Avete di fatto anticipato i tempi.
Si infatti, il lavoro è stato avviato nel 2019 quando, come parti sociali, decidemmo di fare questa scelta investendo in una contrattazione di anticipo che dotasse la Filiera di uno strumento fortemente innovativo, pur consapevoli di affrontare un percorso non facile. Una rapida cronistoria: nel mese di novembre 2020 abbiamo sottoscritto l’accordo di costituzione nell’ambito del rinnovo del contratto nazionale TLC con le organizzazioni sindacali e poi si è avviato un percorso di interlocuzione costante con le diverse istituzioni coinvolte. Insomma, tanto lavoro, che si è concretizzato – grazie alla volontà di tutti i soggetti coinvolti – soprattutto negli ultimi due anni per definire la fase di chiusura del processo autorizzativo e finalmente l’avvio della contribuzione da questo mese di gennaio.
Il mancato rifinanziamento del contratto di espansione è un fianco scoperto che può rallentare il Fondo?
Secondo noi è fondamentale poter continuare a disporre, anche in maniera strutturale, di tutti gli strumenti di politica attiva del lavoro perché sono oramai essenziali per gestire una fase di trasformazione così complessa come quella che stiamo vivendo.

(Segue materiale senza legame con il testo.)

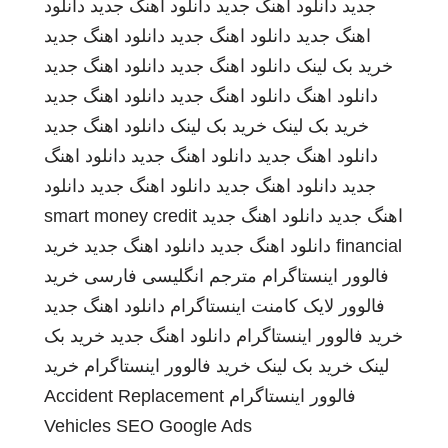
جدید
دانلود اهنگ جدید
دانلود اهنگ جدید
دانلود
اهنگ جدید
دانلود اهنگ جدید
دانلود اهنگ جدید
خرید بک لینک
دانلود اهنگ جدید
دانلود اهنگ جدید
دانلود اهنگ
دانلود اهنگ جدید
دانلود اهنگ جدید
خرید بک لینک
خرید بک لینک
دانلود اهنگ جدید
دانلود اهنگ جدید
دانلود اهنگ جدید
دانلود اهنگ
جدید
دانلود اهنگ جدید
دانلود اهنگ جدید
دانلود
اهنگ جدید
دانلود اهنگ جدید
smart money credit
financial
دانلود اهنگ جدید
دانلود اهنگ جدید
خرید
فالوور اینستاگرام
مترجم انگلیسی فارسی
خرید
فالوور لایک کامنت اینستاگرام
دانلود اهنگ جدید
خرید فالوور اینستاگرام
دانلود اهنگ جدید
خرید بک
لینک
خرید بک لینک
خرید فالوور اینستاگرام
خرید
فالوور اینستاگرام
Accident Replacement
Vehicles
SEO Google Ads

Uno di questi strumenti è proprio il contratto di espansione, che ha funzionato molto bene, sia nel nostro settore ma anche in altri settori industriali, in ragione della sua capacità di favorire il ricambio generazionale, i necessari percorsi di aggiornamento delle competenze dei lavoratori in coerenza con il processo di trasformazione digitale delle imprese.
Come si può risolvere?
Sarebbe determinante, tenuto conto che oggi la misura non è più attivabile non essendo stata rifinanziata, che già nel percorso legislativo per la conversione del Decreto-legge Mille Proroghe, si possano trovare le risorse economiche che consentano di poter continuare a disporre del Contratto di Espansione almeno nel 2024.
La formazione è un tema spesso sottovalutato in molti settori
Le imprese attribuiscono grande importanza al concetto di formazione permanente, che consente alle persone di adattarsi ai cambiamenti anche in età adulta e alle aziende di abbracciare più agevolmente modelli organizzativi del lavoro innovativi. Nel 2022, quasi la totalità dei lavoratori nel Settore Tlc è stata coinvolta in attività di upskilling e reskilling. Nel corso del 2022, ogni persona ha seguito circa sei giornate di formazione, in aumento rispetto alle quattro o cinque giornate previste alla fine del 2021 per gli anni successivi.
Uscire dalla logica emergenziale per fare un lavoro di prospettiva si è rivelata una ricetta vincente
In Italia siamo molto bravi a gestire l’emergenza, ma nel momento in cui bisogna investire tempo, energia, risorse in obiettivi di più lungo periodo perdiamo il grip. Noi riteniamo fondamentale improntare le nostre azioni verso la ricerca di soluzioni, anche di politica industriale, che abbiano l’ambizione di traguardare l’orizzonte e possibilmente di andare oltre, sempre nell’interesse di persone e imprese.